# WORK INSTRUCTION
Rewrite the source text in the records below with every "Fixed" replaced by "Bug fixes" and everything else left unchanged. Leave the pictures out of your answer.

──────── DATA TO USE ────────

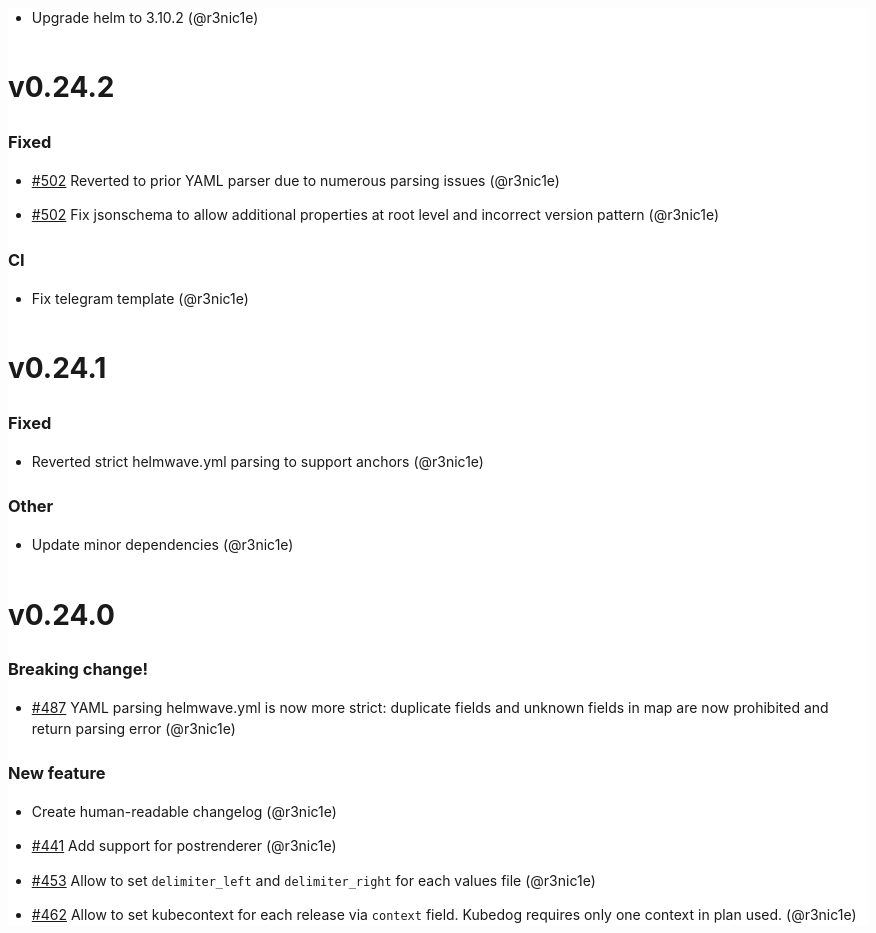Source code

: * Upgrade helm to 3.10.2 (@r3nic1e)




# v0.24.2

### Fixed

* [#502](https://github.com/helmwave/helmwave/issues/502) Reverted to prior YAML parser due to numerous parsing issues (@r3nic1e)

* [#502](https://github.com/helmwave/helmwave/issues/502) Fix jsonschema to allow additional properties at root level and incorrect version pattern (@r3nic1e)

### CI

* Fix telegram template (@r3nic1e)




# v0.24.1

### Fixed

* Reverted strict helmwave.yml parsing to support anchors (@r3nic1e)

### Other

* Update minor dependencies (@r3nic1e)




# v0.24.0

### **Breaking change!**

* [#487](https://github.com/helmwave/helmwave/issues/487) YAML parsing helmwave.yml is now more strict: duplicate fields and unknown fields in map are now prohibited and return parsing error (@r3nic1e)

### New feature

* Create human-readable changelog (@r3nic1e)

* [#441](https://github.com/helmwave/helmwave/issues/441) Add support for postrenderer (@r3nic1e)

* [#453](https://github.com/helmwave/helmwave/issues/453) Allow to set `delimiter_left` and `delimiter_right` for each values file (@r3nic1e)

* [#462](https://github.com/helmwave/helmwave/issues/462) Allow to set kubecontext for each release via `context` field. Kubedog requires only one context in plan used. (@r3nic1e)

────────

# THE ANSWER
Source code

: * Upgrade helm to 3.10.2 (@r3nic1e)




# v0.24.2

### Bug fixes

* [#502](https://github.com/helmwave/helmwave/issues/502) Reverted to prior YAML parser due to numerous parsing issues (@r3nic1e)

* [#502](https://github.com/helmwave/helmwave/issues/502) Fix jsonschema to allow additional properties at root level and incorrect version pattern (@r3nic1e)

### CI

* Fix telegram template (@r3nic1e)




# v0.24.1

### Bug fixes

* Reverted strict helmwave.yml parsing to support anchors (@r3nic1e)

### Other

* Update minor dependencies (@r3nic1e)




# v0.24.0

### **Breaking change!**

* [#487](https://github.com/helmwave/helmwave/issues/487) YAML parsing helmwave.yml is now more strict: duplicate fields and unknown fields in map are now prohibited and return parsing error (@r3nic1e)

### New feature

* Create human-readable changelog (@r3nic1e)

* [#441](https://github.com/helmwave/helmwave/issues/441) Add support for postrenderer (@r3nic1e)

* [#453](https://github.com/helmwave/helmwave/issues/453) Allow to set `delimiter_left` and `delimiter_right` for each values file (@r3nic1e)

* [#462](https://github.com/helmwave/helmwave/issues/462) Allow to set kubecontext for each release via `context` field. Kubedog requires only one context in plan used. (@r3nic1e)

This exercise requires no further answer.